Regionalliga

Traditionsklub in der Krise: Noch spielen die Wattenscheider

Steht der SG 09 am Niederrhein nicht zur Verfügung: Berkant Canbulut (links), hier mit RWE-Akteur Florian Bichler.

Steht der SG 09 am Niederrhein nicht zur Verfügung: Berkant Canbulut (links), hier mit RWE-Akteur Florian Bichler.

Foto: Dietmar Wäsche

Wattenscheid.   Die Spieler warten weiterhin auf ihre Gehälter, aber die SG Wattenscheid 09 wird auch beim Aufsteiger SV Straelen antreten.

Nein, was man üblicherweise unter einem „normalen“ Aufsteiger versteht, verkörpert der SV Straelen gewiss nicht. Der Gastgeber der SG Wattenscheid 09 am Samstag (14 Uhr) steht im Mittelfeld, verfügt über eine durchschnittlich starke Regionalliga-Mannschaft und sieht die Viertklassigkeit erst recht nicht als vorübergehendes Abenteuer. Schließlich ist das Säckel des Clubs dank des spendablen Mäzens und Unternehmers Hermann Tecklenburg stets gut gefüllt. Es ermöglicht so auch immer wieder Transfers, die für den Verein, der sein Zuhause an der deutsch-niederländischen Grenze hat, sicher außergewöhnlich sind. Nein, üblich ist so etwas nicht.
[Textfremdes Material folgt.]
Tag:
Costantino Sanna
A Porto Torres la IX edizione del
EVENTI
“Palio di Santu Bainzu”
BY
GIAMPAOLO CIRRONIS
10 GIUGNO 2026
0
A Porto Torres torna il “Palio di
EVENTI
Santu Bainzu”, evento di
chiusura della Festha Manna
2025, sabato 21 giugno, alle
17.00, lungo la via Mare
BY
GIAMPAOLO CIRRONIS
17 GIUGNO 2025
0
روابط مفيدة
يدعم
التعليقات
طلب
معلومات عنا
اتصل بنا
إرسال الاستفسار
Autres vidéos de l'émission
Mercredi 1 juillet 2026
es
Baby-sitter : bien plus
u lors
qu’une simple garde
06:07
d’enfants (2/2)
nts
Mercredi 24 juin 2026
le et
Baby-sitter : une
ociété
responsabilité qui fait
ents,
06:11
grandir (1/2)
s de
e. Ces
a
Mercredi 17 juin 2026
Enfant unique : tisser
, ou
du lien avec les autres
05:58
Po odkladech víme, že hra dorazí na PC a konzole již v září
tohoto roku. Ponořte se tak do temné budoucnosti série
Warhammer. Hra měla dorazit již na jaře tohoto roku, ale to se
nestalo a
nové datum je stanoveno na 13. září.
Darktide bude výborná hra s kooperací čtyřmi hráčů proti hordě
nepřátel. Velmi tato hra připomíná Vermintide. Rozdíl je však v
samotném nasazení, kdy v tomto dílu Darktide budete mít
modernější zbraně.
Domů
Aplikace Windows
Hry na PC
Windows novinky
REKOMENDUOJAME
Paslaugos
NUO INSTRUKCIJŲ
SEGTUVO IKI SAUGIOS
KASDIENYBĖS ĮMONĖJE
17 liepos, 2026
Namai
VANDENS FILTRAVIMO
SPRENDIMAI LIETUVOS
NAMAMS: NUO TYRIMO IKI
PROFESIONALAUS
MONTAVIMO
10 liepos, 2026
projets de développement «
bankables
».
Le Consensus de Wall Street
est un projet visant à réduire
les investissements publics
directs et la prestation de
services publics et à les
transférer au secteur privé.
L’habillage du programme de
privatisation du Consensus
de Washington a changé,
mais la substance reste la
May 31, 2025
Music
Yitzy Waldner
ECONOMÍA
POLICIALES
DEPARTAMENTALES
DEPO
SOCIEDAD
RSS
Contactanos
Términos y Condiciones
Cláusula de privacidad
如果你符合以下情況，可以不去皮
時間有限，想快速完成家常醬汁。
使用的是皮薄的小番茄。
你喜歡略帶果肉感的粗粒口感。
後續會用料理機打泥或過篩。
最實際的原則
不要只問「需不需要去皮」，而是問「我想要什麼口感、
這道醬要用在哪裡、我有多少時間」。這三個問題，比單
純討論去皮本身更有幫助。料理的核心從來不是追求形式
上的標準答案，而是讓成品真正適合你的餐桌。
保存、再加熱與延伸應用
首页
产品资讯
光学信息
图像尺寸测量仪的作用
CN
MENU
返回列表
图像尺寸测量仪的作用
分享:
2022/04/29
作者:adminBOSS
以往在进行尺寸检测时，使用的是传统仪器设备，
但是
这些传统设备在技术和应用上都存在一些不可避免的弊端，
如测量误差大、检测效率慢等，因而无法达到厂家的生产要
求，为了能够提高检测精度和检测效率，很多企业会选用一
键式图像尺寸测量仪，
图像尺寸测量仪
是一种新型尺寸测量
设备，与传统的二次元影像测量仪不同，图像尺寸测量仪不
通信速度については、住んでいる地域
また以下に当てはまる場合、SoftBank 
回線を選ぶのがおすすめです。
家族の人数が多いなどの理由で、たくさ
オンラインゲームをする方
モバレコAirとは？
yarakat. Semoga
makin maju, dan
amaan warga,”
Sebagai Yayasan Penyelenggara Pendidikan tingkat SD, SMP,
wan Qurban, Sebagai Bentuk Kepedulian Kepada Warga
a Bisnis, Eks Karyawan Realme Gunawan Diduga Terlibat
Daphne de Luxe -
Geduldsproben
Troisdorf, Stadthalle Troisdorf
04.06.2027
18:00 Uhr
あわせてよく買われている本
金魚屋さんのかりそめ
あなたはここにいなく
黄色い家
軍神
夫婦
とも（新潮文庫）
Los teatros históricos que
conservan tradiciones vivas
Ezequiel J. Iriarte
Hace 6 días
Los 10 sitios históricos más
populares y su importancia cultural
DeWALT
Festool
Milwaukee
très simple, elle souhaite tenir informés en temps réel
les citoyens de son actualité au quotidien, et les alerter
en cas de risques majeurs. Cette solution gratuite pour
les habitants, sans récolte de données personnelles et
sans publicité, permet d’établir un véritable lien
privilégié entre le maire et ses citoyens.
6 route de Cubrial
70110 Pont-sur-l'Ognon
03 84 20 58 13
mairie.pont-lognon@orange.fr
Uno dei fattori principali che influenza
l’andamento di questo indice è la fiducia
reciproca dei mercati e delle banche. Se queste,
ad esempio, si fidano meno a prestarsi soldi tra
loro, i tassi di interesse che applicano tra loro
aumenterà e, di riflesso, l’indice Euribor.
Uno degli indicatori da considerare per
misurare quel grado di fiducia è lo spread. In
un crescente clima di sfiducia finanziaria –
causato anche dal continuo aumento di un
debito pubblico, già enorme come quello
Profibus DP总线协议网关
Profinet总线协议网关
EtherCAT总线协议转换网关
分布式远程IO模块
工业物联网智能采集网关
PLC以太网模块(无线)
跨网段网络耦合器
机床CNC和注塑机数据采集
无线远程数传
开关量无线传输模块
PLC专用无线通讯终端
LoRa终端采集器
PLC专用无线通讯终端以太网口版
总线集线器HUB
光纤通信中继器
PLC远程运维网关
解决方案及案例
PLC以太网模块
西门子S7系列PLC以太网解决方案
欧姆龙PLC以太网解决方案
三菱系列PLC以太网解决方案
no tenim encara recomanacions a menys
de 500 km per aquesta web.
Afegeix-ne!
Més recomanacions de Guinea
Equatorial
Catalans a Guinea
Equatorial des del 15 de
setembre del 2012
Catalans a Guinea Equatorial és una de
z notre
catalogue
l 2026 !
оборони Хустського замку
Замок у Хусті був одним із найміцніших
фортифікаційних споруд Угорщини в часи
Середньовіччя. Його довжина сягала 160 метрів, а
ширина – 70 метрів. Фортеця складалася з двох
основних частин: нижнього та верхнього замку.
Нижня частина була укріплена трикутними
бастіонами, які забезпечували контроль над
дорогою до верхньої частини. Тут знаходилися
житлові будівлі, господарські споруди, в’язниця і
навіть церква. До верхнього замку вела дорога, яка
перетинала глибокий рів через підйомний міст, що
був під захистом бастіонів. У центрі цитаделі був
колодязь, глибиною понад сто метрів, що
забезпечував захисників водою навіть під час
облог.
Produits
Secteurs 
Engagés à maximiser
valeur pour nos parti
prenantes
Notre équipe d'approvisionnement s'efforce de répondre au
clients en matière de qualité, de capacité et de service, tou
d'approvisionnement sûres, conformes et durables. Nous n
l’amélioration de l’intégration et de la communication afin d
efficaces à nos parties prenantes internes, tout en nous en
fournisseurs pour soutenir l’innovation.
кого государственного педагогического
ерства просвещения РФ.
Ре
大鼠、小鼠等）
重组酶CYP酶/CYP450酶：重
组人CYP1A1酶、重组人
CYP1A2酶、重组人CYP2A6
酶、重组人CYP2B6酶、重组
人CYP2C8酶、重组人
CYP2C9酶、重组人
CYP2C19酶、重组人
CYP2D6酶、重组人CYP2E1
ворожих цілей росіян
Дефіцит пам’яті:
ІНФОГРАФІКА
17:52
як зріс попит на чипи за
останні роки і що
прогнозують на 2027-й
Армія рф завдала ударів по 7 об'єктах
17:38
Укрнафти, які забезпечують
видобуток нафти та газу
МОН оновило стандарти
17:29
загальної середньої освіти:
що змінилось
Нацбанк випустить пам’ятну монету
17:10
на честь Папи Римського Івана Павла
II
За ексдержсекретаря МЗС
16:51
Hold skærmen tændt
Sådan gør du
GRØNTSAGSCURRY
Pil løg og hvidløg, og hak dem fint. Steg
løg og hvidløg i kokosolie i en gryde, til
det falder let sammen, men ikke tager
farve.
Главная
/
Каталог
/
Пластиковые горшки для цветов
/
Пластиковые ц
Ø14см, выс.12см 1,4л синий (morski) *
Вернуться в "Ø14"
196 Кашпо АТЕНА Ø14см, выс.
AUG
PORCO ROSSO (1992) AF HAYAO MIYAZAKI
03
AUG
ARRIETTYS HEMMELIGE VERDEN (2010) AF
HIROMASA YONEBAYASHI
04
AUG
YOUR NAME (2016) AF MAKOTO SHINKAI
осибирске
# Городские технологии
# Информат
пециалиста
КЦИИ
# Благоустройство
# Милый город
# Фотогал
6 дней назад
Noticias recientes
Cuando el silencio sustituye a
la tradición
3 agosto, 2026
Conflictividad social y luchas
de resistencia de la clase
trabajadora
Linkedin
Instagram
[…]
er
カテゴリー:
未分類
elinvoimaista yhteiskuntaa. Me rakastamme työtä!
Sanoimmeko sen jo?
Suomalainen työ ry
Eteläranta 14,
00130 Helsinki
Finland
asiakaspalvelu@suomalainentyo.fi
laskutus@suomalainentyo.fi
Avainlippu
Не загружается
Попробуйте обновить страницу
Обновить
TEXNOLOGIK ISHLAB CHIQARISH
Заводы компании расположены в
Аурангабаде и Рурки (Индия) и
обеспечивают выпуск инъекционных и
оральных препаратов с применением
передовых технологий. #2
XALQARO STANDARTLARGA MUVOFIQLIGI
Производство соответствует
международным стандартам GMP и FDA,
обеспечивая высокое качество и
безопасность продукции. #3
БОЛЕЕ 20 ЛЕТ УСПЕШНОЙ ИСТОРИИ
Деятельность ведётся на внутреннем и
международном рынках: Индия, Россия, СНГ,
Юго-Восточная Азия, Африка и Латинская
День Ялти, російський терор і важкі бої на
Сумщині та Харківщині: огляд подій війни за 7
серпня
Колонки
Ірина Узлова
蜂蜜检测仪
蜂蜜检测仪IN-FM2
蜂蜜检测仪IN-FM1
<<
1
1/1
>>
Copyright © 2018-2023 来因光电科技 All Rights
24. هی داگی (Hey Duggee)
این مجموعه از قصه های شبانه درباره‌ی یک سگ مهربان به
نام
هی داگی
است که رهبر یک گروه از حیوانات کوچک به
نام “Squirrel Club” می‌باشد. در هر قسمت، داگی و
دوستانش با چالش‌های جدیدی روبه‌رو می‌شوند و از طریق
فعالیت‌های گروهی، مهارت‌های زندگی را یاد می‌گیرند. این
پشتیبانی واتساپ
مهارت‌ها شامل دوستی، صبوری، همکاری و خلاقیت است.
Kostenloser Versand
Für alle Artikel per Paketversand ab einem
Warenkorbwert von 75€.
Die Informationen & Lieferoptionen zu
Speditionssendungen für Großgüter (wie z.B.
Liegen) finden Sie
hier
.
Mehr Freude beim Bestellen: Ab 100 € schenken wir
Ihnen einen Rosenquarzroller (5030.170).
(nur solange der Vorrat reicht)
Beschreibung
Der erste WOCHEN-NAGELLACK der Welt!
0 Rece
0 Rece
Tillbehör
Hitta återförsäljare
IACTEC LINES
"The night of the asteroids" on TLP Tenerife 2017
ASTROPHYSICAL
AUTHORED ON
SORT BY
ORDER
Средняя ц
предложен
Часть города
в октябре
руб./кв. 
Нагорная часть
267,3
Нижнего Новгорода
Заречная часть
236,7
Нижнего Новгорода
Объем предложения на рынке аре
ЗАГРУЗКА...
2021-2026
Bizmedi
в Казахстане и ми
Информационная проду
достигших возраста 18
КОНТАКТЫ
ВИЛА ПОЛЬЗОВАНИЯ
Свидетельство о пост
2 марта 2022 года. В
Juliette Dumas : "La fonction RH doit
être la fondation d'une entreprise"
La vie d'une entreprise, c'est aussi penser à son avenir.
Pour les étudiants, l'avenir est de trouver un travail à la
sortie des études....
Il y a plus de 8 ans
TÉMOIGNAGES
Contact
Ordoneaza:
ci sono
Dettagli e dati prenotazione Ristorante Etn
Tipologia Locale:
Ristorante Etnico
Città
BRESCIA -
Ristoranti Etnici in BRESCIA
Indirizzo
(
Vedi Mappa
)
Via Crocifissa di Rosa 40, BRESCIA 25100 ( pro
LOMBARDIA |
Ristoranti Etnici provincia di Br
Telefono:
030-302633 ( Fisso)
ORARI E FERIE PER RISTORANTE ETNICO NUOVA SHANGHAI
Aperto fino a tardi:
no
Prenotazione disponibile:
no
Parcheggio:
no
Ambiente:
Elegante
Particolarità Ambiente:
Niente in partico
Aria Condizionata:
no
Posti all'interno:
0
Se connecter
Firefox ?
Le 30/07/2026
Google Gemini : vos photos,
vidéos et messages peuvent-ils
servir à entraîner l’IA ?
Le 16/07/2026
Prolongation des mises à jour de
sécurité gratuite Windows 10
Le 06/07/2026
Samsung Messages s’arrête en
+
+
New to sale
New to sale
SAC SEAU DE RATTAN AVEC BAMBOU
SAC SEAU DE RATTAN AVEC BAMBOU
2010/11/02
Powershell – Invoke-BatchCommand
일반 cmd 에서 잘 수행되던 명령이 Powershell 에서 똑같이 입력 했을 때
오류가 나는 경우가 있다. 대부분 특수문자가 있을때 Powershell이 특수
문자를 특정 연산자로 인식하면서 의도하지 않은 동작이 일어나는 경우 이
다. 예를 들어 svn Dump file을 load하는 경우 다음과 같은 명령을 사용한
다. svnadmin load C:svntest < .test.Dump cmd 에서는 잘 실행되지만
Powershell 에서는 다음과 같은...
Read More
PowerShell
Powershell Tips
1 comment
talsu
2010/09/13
Normal auch nicht – aber was ist aus Sicht der Nullneuner aktuell schon normal?

Allein das Training verläuft bei Wattenscheid nach Plan

Allenfalls der Trainingsbetrieb lief in den vergangenen Tagen planmäßig ab. Mit dem Unterschied, dass es eine spontane Zusammenkunft gegeben hat. Wie diese Redaktion erfuhr, haben sich einige Akteure bei der Spielergewerkschaft VDV über die Handlungsmöglichkeiten in der aktuellen Situation erkundigt. Denn ebenfalls nicht normal ist, dass das Gehalt der Regionalliga-Fußballer immer noch nicht überwiesen ist.

An andere Themen ist derzeit kaum zu denken. Ende September zahlte der Club das August-Gehalt – seither herrscht Stillstand. Die Spieler warten nun gespannt auf den 15. November. Dann ist das Salär auch für den Oktober fällig. Hoffnung darauf, dass es an diesem Tag eine Überraschung in Form eines Überweisungseingangs gibt, hat in Wattenscheid kaum jemand.

Bleibt alles beim Alten, könnte es an der Lohrheide bald sehr ungemütlich werden. Nach gesicherten WAZ-Informationen hat die Vereinigung der Vertragsfußballspieler der Mannschaft angetragen, die offenen Beträge bei der Club-Spitze anzumahnen. Sofern bis zum 15. November weder das September- noch das Oktober-Gehalt bezahlt wird, hätte die Elf von Toku unter Umständen das Recht, die Arbeit ruhen zu lassen. All’ das ist (noch) Zukunftsmusik. So weit möchte Trainer Toku für den Moment nicht denken. Vielmehr ist ihm daran gelegen, dass er sein Team auf die Aufgabe beim starken Aufsteiger vorbereitet. „Das ist eine erfahrene Mannschaft“, sagt der 38-Jährige, der sich weiterhin strikt weigert, die Vorgänge fernab von Trainingsplatz und Wettkampfvorbereitung zu kommentieren.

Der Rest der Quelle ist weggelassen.